Mr. Jim Cunningham: To ask the Secretary of State for Work and Pensions what help has been given to manufacturing workers who have been made redundant in finding alternative employment. [66159]

Mr. Nicholas Brown [holding answer 4 July 2002]: We recognise the devastating impact redundancies can have on local economies and the people directly affected. Wherever major redundancies occur, in manufacturing or any other sector, Jobcentre Plus together with other key regional partners, will set up a task force to identify and provide the support needed by those affected. This can include help through the Rapid Response Service where appropriate.

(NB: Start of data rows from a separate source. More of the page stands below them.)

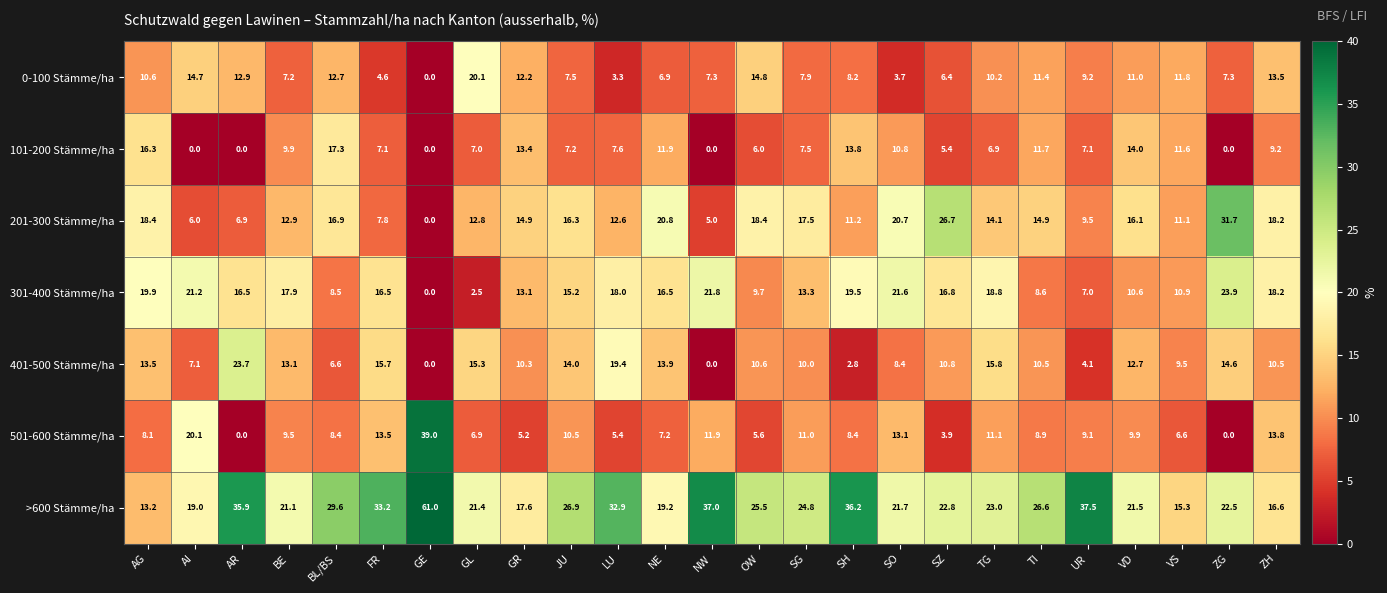

At how many categories does at least one series exceed 52?

1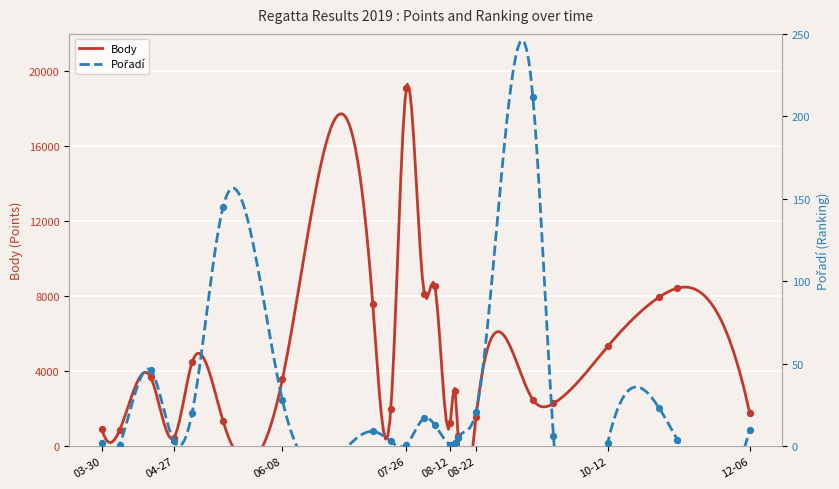

Is the value of Pořadí at 2019-08-15 greater than the value of Body at 2019-04-27?

No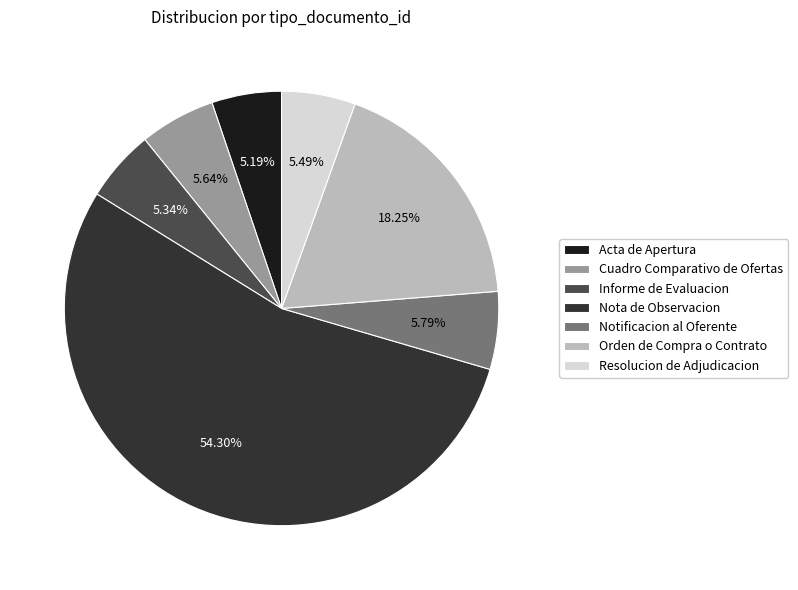

Combined, do Notificacion al Oferente and Nota de Observacion account for over 50%?

Yes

The aim of the Rapid Response Service is to provide support for those affected by redundancy and help people make the transition into sustainable new jobs. The nature of the help provided by the service will be tailored to the needs of the individuals, the employer, and the local labour market. This could include offering information, advice and guidance to those affected, help with jobsearch, facilitating retraining where necessary, or developing customised retraining programmes. People affected by redundancy can also have early access to Jobcentre Plus programmes such as the New Deals and Work Based Learning for Adults. Assistance is currently being made available to over 13,000 people from 47 different companies.

On 1 April 2002, the Rapid Response Service became fully operational, supported by a further investment of £6 million over two years.

Benefit Entitlements (Rural Areas)

Mr. Breed: To ask the Secretary of State for Work and Pensions what measures he is taking to increase (a) awareness and (b) accessibility of benefit entitlements in rural areas. [66787]

Mr. Nicholas Brown [holding answer 4 July 2002]: We are leading a fundamental overhaul of the welfare system, transforming it from a passive organisation paying out benefits to an active system that fights poverty, creates opportunity and helps people become self- sufficient and independent. To do this service delivery is being overhauled to offer distinct services that meet the different needs of the Department's client groups: pensioners, people of working age and children. We are investing in improved and modernised services that are easier for customers to access, make better use of technology, and are more accurate and secure.

Jobcentre Plus is addressing the difficulties faced by people living in rural areas, both in securing employment and gaining access to its services. A key part of the new Jobcentre Plus process involves initial contact being made by telephone, improving service for people whose nearest office is a distance from their home.

10 Jul 2002 : Column 1014W

Customers can also access Employer Direct, Jobseeker Direct and the Benefit Enquiry Line (for people with disabilities) by telephone. In addition, they can access Worktrain, Learndirect and UK Online centres through the internet. Jobcentre Plus will continue to look for innovative ways of delivering and marketing its service, building on current experiments such as locating Jobpoints and other services in retail outlets and post offices.

The local service element of the Pension Service is being developed to reflect the communities it serves in rural areas and it will take full account of the needs of individual communities. Among other things, it will raise awareness and encourage the take-up of benefits to which pensioners may be entitled. At present, a visiting service is provided for customers. From October 2002, we plan that the local service will start to provide surgeries for both appointments and drop-in calls.

Drop-in surgeries will be available from April 2003 such as community centres or the premises of voluntary bodies regularly visited by pensioners, increasing awareness and accessibility of the Pension Service and its work. There will also be a network of formation points in similar locations and a benefits information service for care workers, volunteers and others to raise awareness of pensioner benefits.